Boneshaker has a lot to recommend it – the world aesthetic and much of the dialogue, in particular. But, considering its length, I did not feel like I got a novel’s worth of satisfaction out of it. Perhaps if it had been streamlined a bit more, trimming down some of the description and allowing events to dictate the story, rather than the world dictate some of the events (which occasionally felt like afterthoughts). I will certainly be checking out the other three novels in the Clockwork Century series (I’ll need a US Kindle to read Clementine, though), as not only do I think Priest has a great imagination and skill at evoking the steampunk world she has created, but I also hope that with more novels in this world, the balance between world-building and plot will be redressed, and Priest will allow her stories to guide her writing – the premise of each novel sounds great, after all. We’ll have to see, but I’ll be sure to post reviews up here as and when I read them.

If you’re after a steampunk action-adventure novel (with zombies), then this should serve your taste and need. However, if you prefer your novels to driven by character development, you might find yourself wanting more by the time you finish Boneshaker.
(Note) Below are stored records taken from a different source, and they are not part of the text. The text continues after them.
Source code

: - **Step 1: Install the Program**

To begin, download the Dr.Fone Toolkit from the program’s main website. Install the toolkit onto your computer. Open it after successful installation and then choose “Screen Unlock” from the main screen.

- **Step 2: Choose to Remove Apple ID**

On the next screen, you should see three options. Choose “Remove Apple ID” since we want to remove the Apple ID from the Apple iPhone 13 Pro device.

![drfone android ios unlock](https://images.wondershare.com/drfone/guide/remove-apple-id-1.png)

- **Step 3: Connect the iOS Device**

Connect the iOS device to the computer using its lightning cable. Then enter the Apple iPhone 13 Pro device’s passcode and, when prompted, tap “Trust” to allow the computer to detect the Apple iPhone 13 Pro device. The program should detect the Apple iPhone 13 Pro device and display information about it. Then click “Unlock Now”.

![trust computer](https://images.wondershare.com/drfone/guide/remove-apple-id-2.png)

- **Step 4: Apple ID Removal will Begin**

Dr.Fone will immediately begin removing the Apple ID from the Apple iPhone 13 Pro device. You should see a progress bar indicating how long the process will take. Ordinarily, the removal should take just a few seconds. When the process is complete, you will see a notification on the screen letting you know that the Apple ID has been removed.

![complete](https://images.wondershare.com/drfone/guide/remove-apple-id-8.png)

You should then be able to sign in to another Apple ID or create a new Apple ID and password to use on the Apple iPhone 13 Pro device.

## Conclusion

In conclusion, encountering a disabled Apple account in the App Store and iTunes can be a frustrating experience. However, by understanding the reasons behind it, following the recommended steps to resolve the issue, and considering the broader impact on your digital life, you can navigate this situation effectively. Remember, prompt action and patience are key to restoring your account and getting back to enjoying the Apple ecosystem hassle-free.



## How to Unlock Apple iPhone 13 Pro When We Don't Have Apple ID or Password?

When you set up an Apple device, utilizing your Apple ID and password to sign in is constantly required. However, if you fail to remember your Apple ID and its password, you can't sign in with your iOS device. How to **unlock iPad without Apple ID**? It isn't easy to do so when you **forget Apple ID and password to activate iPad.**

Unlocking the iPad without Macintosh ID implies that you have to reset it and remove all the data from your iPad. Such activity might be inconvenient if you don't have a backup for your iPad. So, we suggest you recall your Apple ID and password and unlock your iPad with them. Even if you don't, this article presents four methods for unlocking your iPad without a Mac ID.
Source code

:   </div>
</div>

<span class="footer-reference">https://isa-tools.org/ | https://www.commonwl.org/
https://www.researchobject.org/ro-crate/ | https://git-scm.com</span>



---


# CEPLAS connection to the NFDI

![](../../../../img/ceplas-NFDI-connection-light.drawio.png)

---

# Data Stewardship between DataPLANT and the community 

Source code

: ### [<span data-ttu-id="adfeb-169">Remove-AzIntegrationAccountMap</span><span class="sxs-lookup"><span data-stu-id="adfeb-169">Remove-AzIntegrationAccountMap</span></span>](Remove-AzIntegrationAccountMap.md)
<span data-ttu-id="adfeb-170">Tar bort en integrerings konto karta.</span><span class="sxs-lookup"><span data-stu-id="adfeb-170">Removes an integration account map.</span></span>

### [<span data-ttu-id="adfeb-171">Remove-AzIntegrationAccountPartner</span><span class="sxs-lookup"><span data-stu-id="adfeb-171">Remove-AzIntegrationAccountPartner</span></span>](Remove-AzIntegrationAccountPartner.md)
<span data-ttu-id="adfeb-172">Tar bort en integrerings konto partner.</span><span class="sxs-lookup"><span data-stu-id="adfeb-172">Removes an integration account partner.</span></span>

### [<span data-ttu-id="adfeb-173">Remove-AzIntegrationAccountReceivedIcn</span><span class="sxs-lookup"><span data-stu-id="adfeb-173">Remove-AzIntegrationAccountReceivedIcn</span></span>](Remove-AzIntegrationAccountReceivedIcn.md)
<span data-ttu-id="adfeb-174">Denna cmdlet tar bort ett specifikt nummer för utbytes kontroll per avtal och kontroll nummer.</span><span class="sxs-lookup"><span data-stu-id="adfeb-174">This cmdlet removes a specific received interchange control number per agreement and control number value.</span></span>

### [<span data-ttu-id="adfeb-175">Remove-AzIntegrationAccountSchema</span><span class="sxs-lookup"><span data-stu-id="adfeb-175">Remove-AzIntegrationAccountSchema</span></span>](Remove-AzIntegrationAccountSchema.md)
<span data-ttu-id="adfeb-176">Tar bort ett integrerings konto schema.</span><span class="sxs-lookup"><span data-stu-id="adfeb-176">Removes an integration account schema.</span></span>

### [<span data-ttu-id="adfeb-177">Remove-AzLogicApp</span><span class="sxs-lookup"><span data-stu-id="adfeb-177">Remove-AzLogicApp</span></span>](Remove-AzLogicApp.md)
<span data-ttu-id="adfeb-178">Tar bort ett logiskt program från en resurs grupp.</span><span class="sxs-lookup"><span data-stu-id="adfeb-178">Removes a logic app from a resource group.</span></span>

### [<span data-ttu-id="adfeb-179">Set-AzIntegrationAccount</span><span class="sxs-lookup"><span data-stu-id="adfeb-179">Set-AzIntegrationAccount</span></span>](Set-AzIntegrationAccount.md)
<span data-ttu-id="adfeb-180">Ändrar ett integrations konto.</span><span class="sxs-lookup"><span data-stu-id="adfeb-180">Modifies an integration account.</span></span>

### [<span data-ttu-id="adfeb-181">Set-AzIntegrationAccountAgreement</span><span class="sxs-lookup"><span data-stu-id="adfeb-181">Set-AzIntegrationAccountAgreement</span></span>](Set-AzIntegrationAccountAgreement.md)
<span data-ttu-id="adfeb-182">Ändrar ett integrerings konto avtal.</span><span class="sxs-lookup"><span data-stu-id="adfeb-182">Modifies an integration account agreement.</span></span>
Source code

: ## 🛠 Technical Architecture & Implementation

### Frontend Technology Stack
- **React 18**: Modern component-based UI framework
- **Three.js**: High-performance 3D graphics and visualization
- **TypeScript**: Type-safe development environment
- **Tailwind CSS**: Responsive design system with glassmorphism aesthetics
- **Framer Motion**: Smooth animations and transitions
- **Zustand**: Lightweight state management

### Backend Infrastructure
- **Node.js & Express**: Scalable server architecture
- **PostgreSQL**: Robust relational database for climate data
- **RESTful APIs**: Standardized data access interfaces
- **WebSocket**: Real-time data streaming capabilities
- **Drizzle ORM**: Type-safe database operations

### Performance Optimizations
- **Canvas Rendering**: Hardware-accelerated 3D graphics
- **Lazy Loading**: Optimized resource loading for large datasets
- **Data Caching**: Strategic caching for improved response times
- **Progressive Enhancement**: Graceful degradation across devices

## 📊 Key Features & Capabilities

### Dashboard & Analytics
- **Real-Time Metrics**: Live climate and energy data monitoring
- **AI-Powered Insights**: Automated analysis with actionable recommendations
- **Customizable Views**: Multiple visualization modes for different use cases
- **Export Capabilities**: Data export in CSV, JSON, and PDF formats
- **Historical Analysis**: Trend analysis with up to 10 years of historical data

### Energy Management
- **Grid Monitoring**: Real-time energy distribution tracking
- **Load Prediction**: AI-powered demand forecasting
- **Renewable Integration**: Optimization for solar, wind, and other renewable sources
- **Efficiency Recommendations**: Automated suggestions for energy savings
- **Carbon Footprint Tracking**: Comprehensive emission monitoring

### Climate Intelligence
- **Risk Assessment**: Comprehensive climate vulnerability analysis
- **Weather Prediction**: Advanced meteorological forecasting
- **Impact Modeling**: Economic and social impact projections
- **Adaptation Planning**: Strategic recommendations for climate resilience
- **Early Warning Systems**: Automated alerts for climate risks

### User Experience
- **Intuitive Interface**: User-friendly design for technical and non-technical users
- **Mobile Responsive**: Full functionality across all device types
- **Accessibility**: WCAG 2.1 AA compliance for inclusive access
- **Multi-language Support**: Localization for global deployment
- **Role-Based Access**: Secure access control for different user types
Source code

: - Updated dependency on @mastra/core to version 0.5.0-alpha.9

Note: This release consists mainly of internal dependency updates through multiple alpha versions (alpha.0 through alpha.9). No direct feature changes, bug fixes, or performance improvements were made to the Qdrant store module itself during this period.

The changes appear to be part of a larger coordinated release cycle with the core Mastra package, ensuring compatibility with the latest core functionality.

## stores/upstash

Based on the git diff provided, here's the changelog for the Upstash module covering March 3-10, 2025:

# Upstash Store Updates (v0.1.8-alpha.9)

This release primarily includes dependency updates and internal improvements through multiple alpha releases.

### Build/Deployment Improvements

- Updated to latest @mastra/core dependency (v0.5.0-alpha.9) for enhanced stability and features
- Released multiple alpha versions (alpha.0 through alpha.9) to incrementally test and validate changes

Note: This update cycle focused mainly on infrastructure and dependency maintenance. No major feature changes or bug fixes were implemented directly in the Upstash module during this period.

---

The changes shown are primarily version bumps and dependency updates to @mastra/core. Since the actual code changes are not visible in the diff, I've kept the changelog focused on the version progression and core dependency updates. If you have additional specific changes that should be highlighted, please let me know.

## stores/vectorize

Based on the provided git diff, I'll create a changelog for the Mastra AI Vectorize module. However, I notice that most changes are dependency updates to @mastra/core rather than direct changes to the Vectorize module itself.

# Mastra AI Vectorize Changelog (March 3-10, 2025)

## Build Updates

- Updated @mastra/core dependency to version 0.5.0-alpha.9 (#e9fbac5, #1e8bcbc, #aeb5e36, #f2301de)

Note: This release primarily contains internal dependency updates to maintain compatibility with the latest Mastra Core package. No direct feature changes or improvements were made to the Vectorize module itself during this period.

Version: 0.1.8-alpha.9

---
This was a difficult review to write, because I both enjoyed and was frustrated by this novel, and left with a strange lack of satisfaction at the end.

Clockwork Century: Boneshaker, Tanglefoot (free short story), Clementine (US eBook only), Dreadnought, Ganymede

1 comment:

  1. Despite the flaws of the overly descriptive writing mentioned. I might try it. Looking for steampunk novels right now and feel this is a good fit. Also just love the cover.
    I mean if Scott Westerfeld recommends it, you can't go too wrong.